3. Hakimul Ikhwan, M.A., Ph.D.               
4. Dr. Agung Fatwanto, S.Si., M.Kom.                   

 

Abstraksi

 

:

 

Penelitian ini bertujuan menganalisis penggunaan internet dan dampaknya terhadap social-budaya pesantren, yang focus pada empat hal: 1. Penggunaan Internet, 2. Interaksi Kyai-Santri, 3. Pluralisme, 4. Otoritas di Pesantren. Kajian terhadap isu ini menggunakan penelitian kualitatif dengan pendekatan antropologi-fenomenologi. Data dikumpulkan dengan observasi partisan, wawancara mendalam, dan dokumentasi. Sebagai kerangka teoritik digunakan teori sosiologi modern yang relevan dengan isu terkait, yaitu habitus, arena dan distinction dari Pierre Bourdieu. Data kemudian dianalisis menggunakan metode reduksi data, penyajian dan kesimpulan.

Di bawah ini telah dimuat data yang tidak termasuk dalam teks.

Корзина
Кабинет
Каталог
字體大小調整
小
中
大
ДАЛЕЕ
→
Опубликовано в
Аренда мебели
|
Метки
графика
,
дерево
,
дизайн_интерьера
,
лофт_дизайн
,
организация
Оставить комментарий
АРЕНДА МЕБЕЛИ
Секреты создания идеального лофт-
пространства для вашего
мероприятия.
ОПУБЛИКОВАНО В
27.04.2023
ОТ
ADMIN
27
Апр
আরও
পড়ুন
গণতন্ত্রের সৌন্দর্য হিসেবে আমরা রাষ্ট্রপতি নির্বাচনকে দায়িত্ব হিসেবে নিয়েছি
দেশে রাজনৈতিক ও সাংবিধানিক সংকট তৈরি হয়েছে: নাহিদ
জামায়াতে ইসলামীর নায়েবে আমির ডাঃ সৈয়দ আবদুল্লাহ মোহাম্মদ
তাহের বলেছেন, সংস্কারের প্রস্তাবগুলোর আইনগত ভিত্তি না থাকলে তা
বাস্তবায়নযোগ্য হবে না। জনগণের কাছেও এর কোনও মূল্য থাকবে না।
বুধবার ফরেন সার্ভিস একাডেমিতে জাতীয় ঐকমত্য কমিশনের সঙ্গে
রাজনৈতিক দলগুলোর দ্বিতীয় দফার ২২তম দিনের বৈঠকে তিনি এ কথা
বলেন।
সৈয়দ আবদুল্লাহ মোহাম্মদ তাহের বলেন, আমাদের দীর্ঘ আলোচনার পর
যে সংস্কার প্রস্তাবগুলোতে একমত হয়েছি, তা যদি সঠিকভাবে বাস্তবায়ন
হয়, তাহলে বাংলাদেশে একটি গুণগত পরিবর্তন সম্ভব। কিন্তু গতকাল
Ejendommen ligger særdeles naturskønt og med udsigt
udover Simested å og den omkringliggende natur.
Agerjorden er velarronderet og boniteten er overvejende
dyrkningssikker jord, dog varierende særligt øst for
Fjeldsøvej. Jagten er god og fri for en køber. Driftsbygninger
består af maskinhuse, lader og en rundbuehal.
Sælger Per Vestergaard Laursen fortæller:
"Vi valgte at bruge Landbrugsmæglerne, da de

Hasil kajian ini menemukan empat simpulan pokok: Pertama, internet sudah digunakan secara luas di pesantren, baik untuk kebutuhan akademis, administrative, maupun sarana hiburan mengisi waktu senggang bagi para santri. Kedua, penggunaan internet itu telah mendorong perubahan pola interaksi Kyai-Santri dari etis ke estetis, salah satunya adalah sowan digital. Perubahan tersebut mengisyaratkan sebuah pergeseran tradisi komunitas pesantren yg cukup mendasar yang mana mulai terbentuknya sebuah spirit kehidupan social pesantren yg berbeda, dimana spirit simbolis mulai lebih dipentingkan daripada spirit normatif. Perubahan ini sekaligus membingkai ulang teori Suparjo “interaksi Kyai-Santri dekat-berjarak” sebagaimana di dunia kultural. Ketiga, internet telah membuka peluang tumbuhnya kesadaran baru sebagai penanda mulai “mencairnya” dominasi kitab kunig yang membingkai wawasan intelektualisme dan landasan etik pesantren, ditandai oleh geliat pluralism di kalangan santri. Meski terjadi pembingkaian sikap keagamaan mengarah lebih inklusif, geliat tersebut bukan luas tanpa batas tetapi terbatas sepanjang  memenuhi dua prasyarat, yaitu saling menghormati dan menghargai perbedaan atas dasar nilai-nilai kemanusiaan. Keempat, internet ikut menyuntikkan spirit yang mendorong sebagai santri untuk menggugat otoritas moral pesantren baik secara diam maupun terbuka. Yang pertama, terlihat dari usaha mereka untuk meninjau ulang doktrin yang mereka terima dengan menegosiasikan simbol-simbol tradisional dengan simbol-simbol modern di tubuh mereka, secara tidak terduga, menciptakan sub-budaya baru di tengah-tengah homogenitas budaya pesantren. Secara simbolik, sub-budaya baru ini menandai fragmentasi santri menjadi santri stylish (modern) dan santri styleless (tradisional). Yang kedua, terlihat dari upaya mereka mencoba membangun dialektika keilmuan yg lebih setara di pesantren. Kepatuhan yang sebelumnya dibingkai dalam semangat sami’na wa ata’na mengambil roman baru dimana mereka mulai mempertanyakan secara terbukan persoalan yg secara doctrinal ke-Aswajaan-an sebagai  landasan teologis dan etis setiap warga pesantren telah final di rumuskan.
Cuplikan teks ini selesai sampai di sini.